## [Dataset extract]
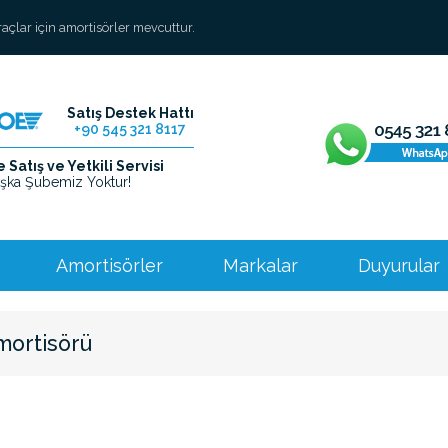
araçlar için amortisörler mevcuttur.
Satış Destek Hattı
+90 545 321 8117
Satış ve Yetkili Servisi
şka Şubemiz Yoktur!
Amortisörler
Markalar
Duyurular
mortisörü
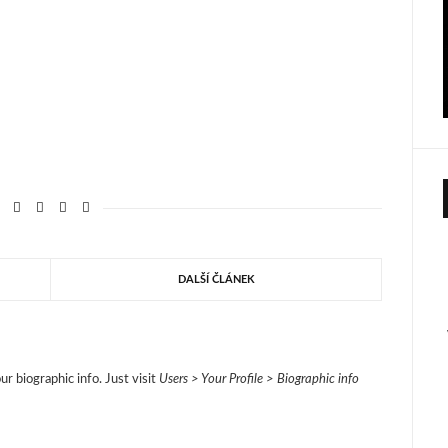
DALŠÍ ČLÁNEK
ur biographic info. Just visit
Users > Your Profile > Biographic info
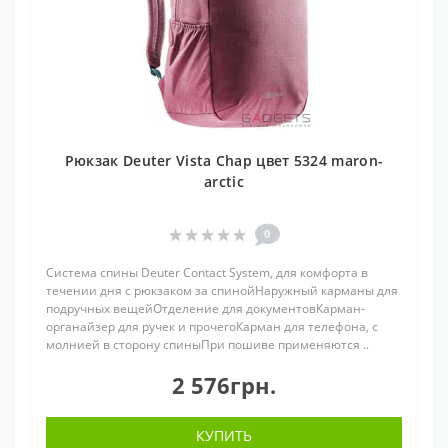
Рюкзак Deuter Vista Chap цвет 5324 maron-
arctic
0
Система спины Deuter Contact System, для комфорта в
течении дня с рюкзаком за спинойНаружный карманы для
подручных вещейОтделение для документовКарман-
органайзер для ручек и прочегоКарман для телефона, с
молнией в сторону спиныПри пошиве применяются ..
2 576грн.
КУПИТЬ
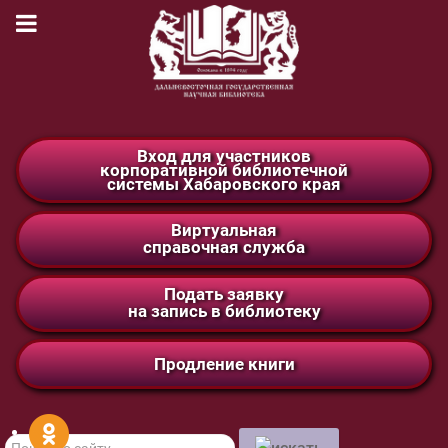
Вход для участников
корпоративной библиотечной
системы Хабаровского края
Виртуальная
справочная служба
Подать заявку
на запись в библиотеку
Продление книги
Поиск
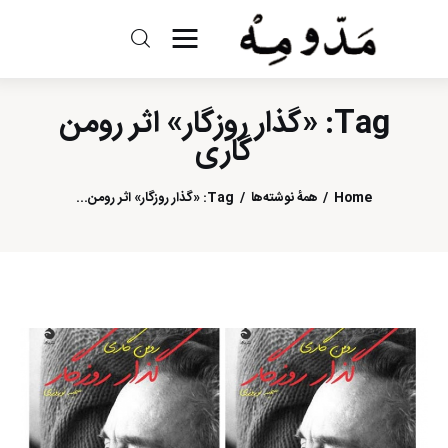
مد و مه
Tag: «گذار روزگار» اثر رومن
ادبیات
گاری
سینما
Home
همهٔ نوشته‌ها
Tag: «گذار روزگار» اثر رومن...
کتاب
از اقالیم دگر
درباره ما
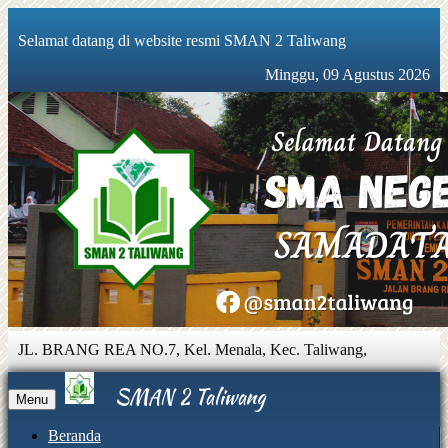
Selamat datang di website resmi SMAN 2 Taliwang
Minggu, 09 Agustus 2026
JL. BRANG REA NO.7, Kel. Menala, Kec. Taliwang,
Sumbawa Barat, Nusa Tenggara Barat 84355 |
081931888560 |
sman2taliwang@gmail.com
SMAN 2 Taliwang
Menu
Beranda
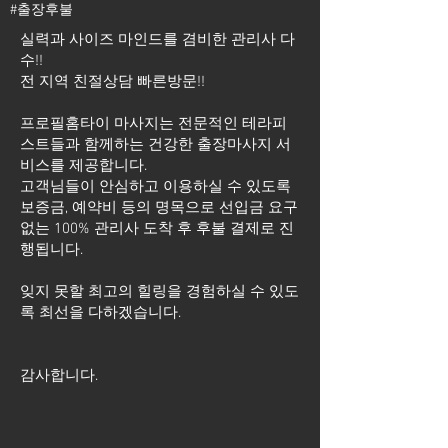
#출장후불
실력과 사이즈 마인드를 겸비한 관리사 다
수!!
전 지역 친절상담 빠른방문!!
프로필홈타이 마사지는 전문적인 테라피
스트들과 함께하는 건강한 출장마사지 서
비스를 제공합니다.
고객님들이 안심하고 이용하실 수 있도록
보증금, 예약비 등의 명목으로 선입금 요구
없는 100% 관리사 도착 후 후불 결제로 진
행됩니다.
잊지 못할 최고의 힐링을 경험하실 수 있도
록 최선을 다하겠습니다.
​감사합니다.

## [To-do item]
Could you restate every entry above word for word, leaving out the pictures?

## [Written solution]
araçlar için amortisörler mevcuttur.
Satış Destek Hattı
+90 545 321 8117
Satış ve Yetkili Servisi
şka Şubemiz Yoktur!
Amortisörler
Markalar
Duyurular
mortisörü
DALŠÍ ČLÁNEK
ur biographic info. Just visit
Users > Your Profile > Biographic info
Рюкзак Deuter Vista Chap цвет 5324 maron-
arctic
0
Система спины Deuter Contact System, для комфорта в
течении дня с рюкзаком за спинойНаружный карманы для
подручных вещейОтделение для документовКарман-
органайзер для ручек и прочегоКарман для телефона, с
молнией в сторону спиныПри пошиве применяются ..
2 576грн.
КУПИТЬ
Вход для участников
корпоративной библиотечной
системы Хабаровского края
Виртуальная
справочная служба
Подать заявку
на запись в библиотеку
Продление книги
Поиск
مد و مه
Tag: «گذار روزگار» اثر رومن
ادبیات
گاری
سینما
Home
همهٔ نوشته‌ها
Tag: «گذار روزگار» اثر رومن...
کتاب
از اقالیم دگر
درباره ما
Selamat datang di website resmi SMAN 2 Taliwang
Minggu, 09 Agustus 2026
JL. BRANG REA NO.7, Kel. Menala, Kec. Taliwang,
Sumbawa Barat, Nusa Tenggara Barat 84355 |
081931888560 |
sman2taliwang@gmail.com
SMAN 2 Taliwang
Menu
Beranda
#출장후불
실력과 사이즈 마인드를 겸비한 관리사 다
수!!
전 지역 친절상담 빠른방문!!
프로필홈타이 마사지는 전문적인 테라피
스트들과 함께하는 건강한 출장마사지 서
비스를 제공합니다.
고객님들이 안심하고 이용하실 수 있도록
보증금, 예약비 등의 명목으로 선입금 요구
없는 100% 관리사 도착 후 후불 결제로 진
행됩니다.
잊지 못할 최고의 힐링을 경험하실 수 있도
록 최선을 다하겠습니다.
​감사합니다.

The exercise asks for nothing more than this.